Die Wirkung auf die Einkommen der einzelnen Beschäftigten wäre sehr ungleich, hieß es: „Verdi lehnt eine Spaltung der Belegschaft entschieden ab.“ Die seit Anfang Februar laufenden Tarifgespräche bei der BVG gelten als kompliziert, weil sowohl über Einkommensverbesserungen als auch über die im Manteltarifvertrag geregelten Arbeitsbedingungen verhandelt wird.

BVG müsste 1100 Mitarbeiter zusätzlich einstellen

Die Arbeitgeber lehnen eine Verkürzung der Wochenarbeitszeit ab, weil diese einen Mehrbedarf von mehr als 500 Beschäftigten zur Folge hätte. Diese müssten zusätzlich zu den 1100 Mitarbeitern gewonnen werden, die die BVG in diesem Jahr für den geplanten Ausbau des Angebots einstellen muss.

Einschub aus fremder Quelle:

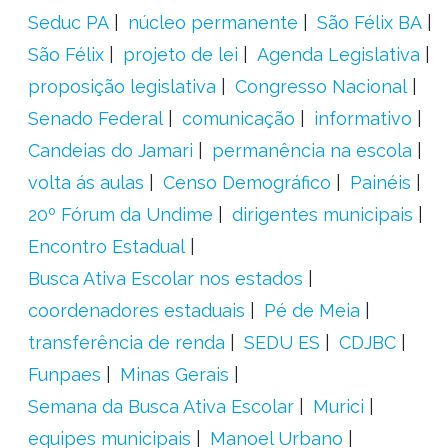
Seduc PA
núcleo permanente
São Félix BA
São Félix
projeto de lei
Agenda Legislativa
proposição legislativa
Congresso Nacional
Senado Federal
comunicação
informativo
Candeias do Jamari
permanência na escola
volta ás aulas
Censo Demográfico
Painéis
20º Fórum da Undime
dirigentes municipais
Encontro Estadual
Busca Ativa Escolar nos estados
coordenadores estaduais
Pé de Meia
transferência de renda
SEDU ES
CDJBC
Funpaes
Minas Gerais
Semana da Busca Ativa Escolar
Murici
equipes municipais
Manoel Urbano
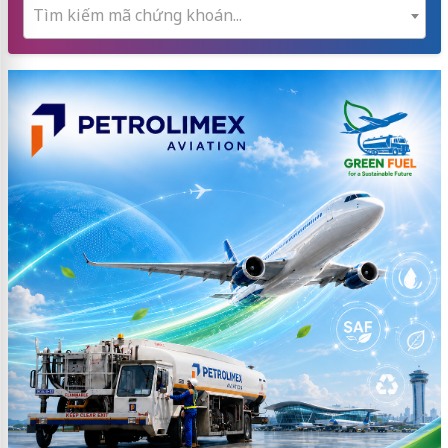
Tìm kiếm mã chứng khoán...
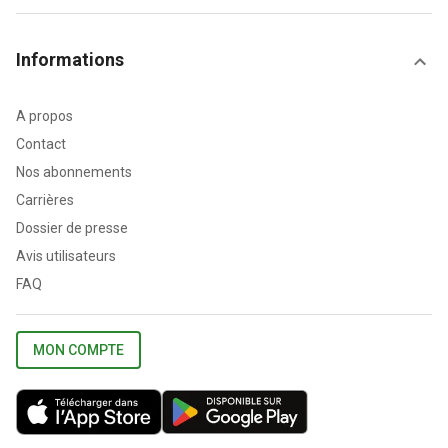
Informations
A propos
Contact
Nos abonnements
Carrières
Dossier de presse
Avis utilisateurs
FAQ
MON COMPTE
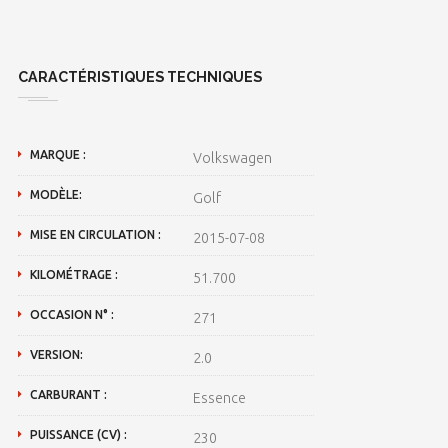
CARACTÉRISTIQUES TECHNIQUES
MARQUE :
Volkswagen
MODÈLE:
Golf
MISE EN CIRCULATION :
2015-07-08
KILOMÉTRAGE :
51.700
OCCASION N° :
271
VERSION:
2.0
CARBURANT :
Essence
PUISSANCE (CV) :
230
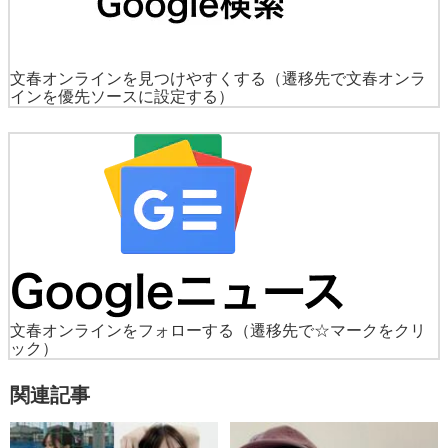
文春オンラインを見つけやすくする
（遷移先で文春オンラ
インを優先ソースに設定する）
文春オンラインをフォローする
（遷移先で☆マークをクリ
ック）
関連記事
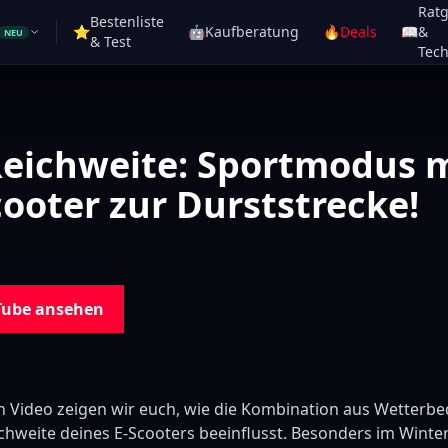
Rat
Bestenliste
⭐
🤖
Kaufberatung
🔥
Deals
📖
&
NEU
& Test
Tech
Reichweite: Sportmodus 
cooter zur Durststrecke!
Tube ansehen
 Video zeigen wir euch, wie die Kombination aus Wetterb
chweite deines E-Scooters beeinflusst. Besonders im Winte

Dies wäre angesichts der aktuellen Arbeitsmarktlage nicht zu bewältigen, heißt es. Die seit Anfang Februar laufenden Tarifgespräche bei der BVG gelten als kompliziert, weil sowohl über Einkommensverbesserungen für die Beschäftigten als auch über die im Manteltarifvertrag geregelten grundsätzlichen Arbeitsbedingungen im Unternehmen verhandelt wird.

Neben einer Reduzierung der Wochenarbeitszeit auf einheitlich 36,5 Stunden fordern die Verdi-Vertreter einen Wegfall der unteren Lohngruppen, die unterhalb des künftig im Berliner öffentlichen Sektor geltenden Mindestlohns von 12,67 Euro pro Stunde liegen.

In Berlin bereits zweimal zu Warnstreiks aufgerufen

Gefordert werden zudem Weihnachtsgeld auch für Neulinge und schnellere Gehaltssprünge sowie eine einmalige Sonderzahlung für Verdi-Mitglieder von einmalig 500 Euro.

Um ihren Forderungen Nachdruck zu verleihen, hatte Verdi seine Mitglieder bereits zweimal zu Warnstreiks aufgerufen. Am 15. Februar waren von Betriebsbeginn an bis 12 Uhr U-Bahnen, Busse und Trams der Verkehrsbetriebe bestreikt worden.

In einer zweiten Aktion vor zwei Wochen wurde der BVG-Busverkehr in der Stadt von einem Streik der Beschäftigten weitgehend lahm gelegt.